# Please Help Dont Want To Lose My Fish



## Dim718 (Jul 9, 2014)

Guys i have 8 rbps in a 55 gal tank which is about 2 weeks old. the fish are about 4 inches right now, for some reason i have to do a water change every 2 to 3 days the Ammonia IS through the roof reads always around 8!!!...what am i doing wrong i feed them and clean all the left overs right away , filters working fine, water looks really clean but for some reason I'm getting a lot of ammonia
I'm fairly new to this hobby so any tips will help
PLEASE POST SOMETHING THAT WILL HELP


----------



## Ægir (Jan 21, 2006)

What are you using for filtration? and did you cycle the tank before adding the fish?

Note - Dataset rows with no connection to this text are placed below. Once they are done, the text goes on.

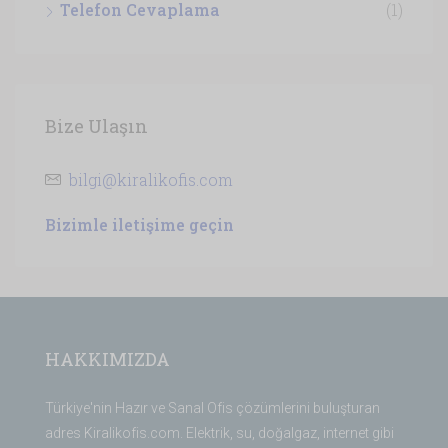
Telefon Cevaplama
(1)
Bize Ulaşın
bilgi@kiralikofis.com
Bizimle iletişime geçin
HAKKIMIZDA
Türkiye'nin Hazır ve Sanal Ofis çözümlerini buluşturan
adres Kiralikofis.com. Elektrik, su, doğalgaz, internet gibi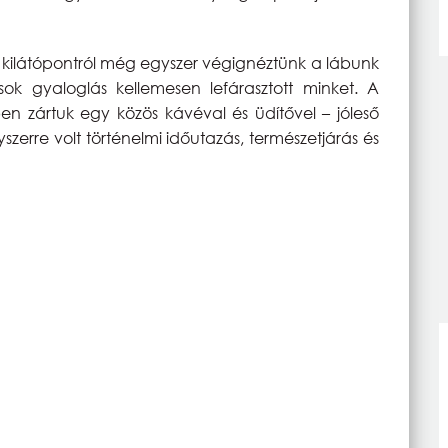
gy kilátópontról még egyszer végignéztünk a lábunk
ok gyaloglás kellemesen lefárasztott minket. A
ben zártuk egy közös kávéval és üdítővel – jóleső
erre volt történelmi időutazás, természetjárás és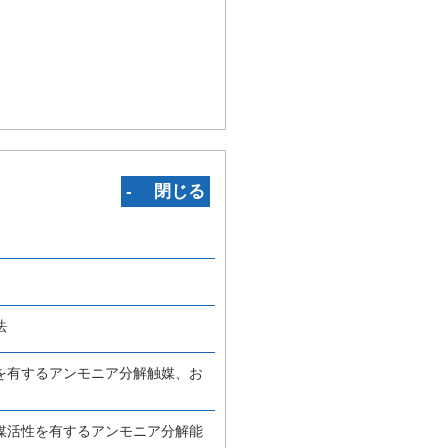
‐ 閉じる
法
を有するアンモニア分解触媒、お
媒活性を有するアンモニア分解能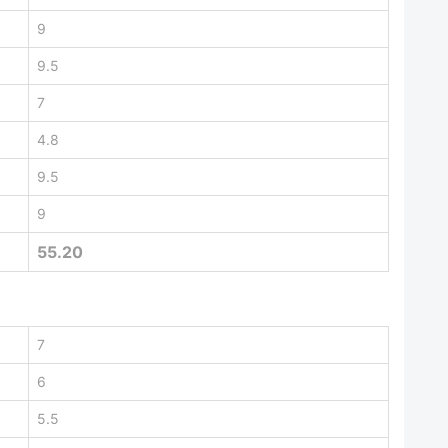
9
9.5
7
4.8
9.5
9
55.20
7
6
5.5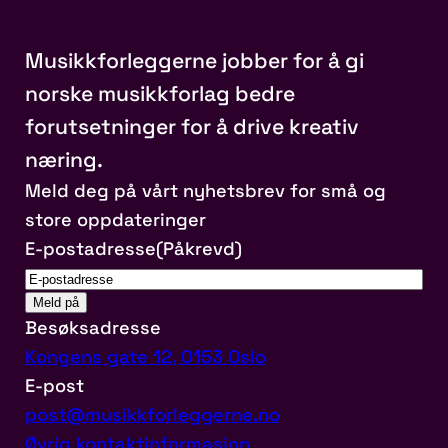
Musikkforleggerne jobber for å gi
norske musikkforlag bedre
forutsetninger for å drive kreativ
næring.
Meld deg på vårt nyhetsbrev for små og
store oppdateringer
E-postadresse
(Påkrevd)
Besøksadresse
Kongens gate 12, 0153 Oslo
E-post
post@musikkforleggerne.no
Øvrig kontaktinformasjon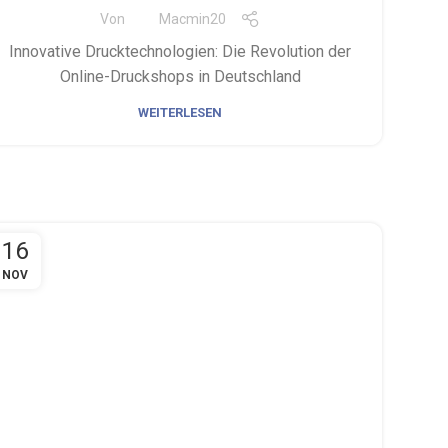
Von
Macmin20
Innovative Drucktechnologien: Die Revolution der
Online-Druckshops in Deutschland
WEITERLESEN
16
NOV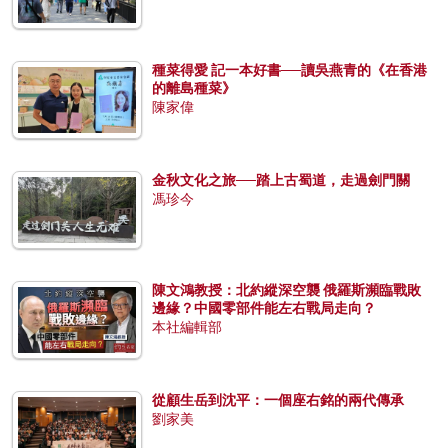
種菜得愛 記一本好書──讀吳燕青的《在香港
的離島種菜》
陳家偉
金秋文化之旅──踏上古蜀道，走過劍門關
馮珍今
陳文鴻教授：北約縱深空襲 俄羅斯瀕臨戰敗
邊緣？中國零部件能左右戰局走向？
本社編輯部
從顧生岳到沈平：一個座右銘的兩代傳承
劉家美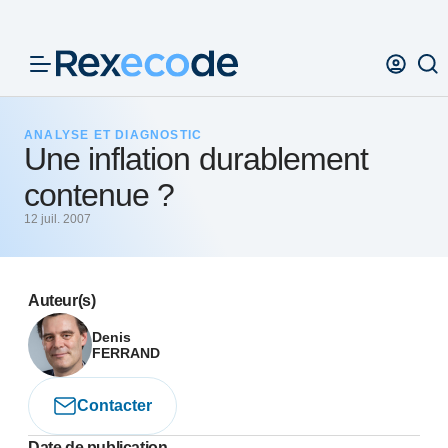
Panneau de gestion des cookies
ANALYSE ET DIAGNOSTIC
Une inflation durablement
contenue ?
12 juil. 2007
Auteur(s)
Denis
FERRAND
Contacter
Date de publication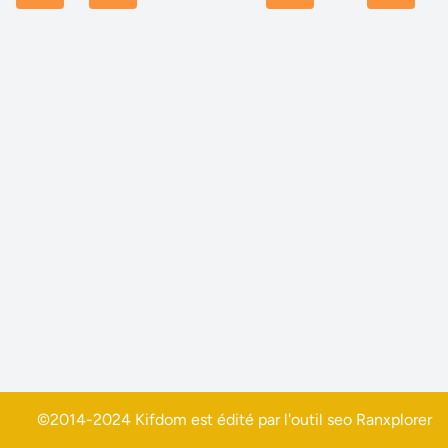
©2014-2024 Kifdom est édité par l'outil seo
Ranxplorer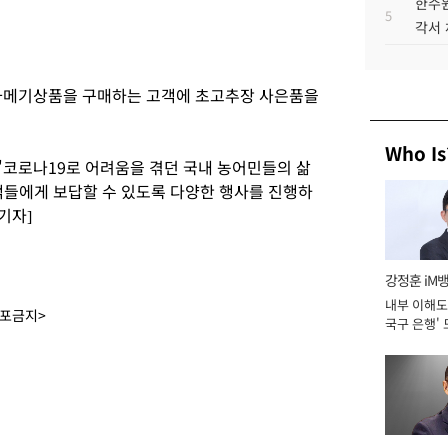
한수원
5
각서
 과메기상품을 구매하는 고객에 초고추장 사은품을
Who Is
코로나19로 어려움을 겪던 국내 농어민들의 삶
고객들에게 보답할 수 있도록 다양한 행사를 진행하
기자]
강정훈 iM
내부 이해도 
배포금지>
국구 은행'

My guess would be that you need an upgrade in the filter department, and to keep doing water changes until things balance out and the cycle is complete.


----------



## Dim718 (Jul 9, 2014)

i have a tetra filter which came with the tank…..i know its not the best filter I'm on the market now shopping for one whats the best filter to get for a 55 gal


----------



## Ægir (Jan 21, 2006)

Yeah, it would take 4 - 6 or those to even do anything

I used Rena Filstar XP3s on my 55s... they work great


----------



## Dim718 (Jul 9, 2014)

Ægir said:


> Yeah, it would take 4 - 6 or those to even do anything
> 
> I used Rena Filstar XP3s on my 55s... they work great


Already ordered thanks for the help!


----------



## timmy (Mar 29, 2004)

My be just the cycle, may be ok with time and filtration.


----------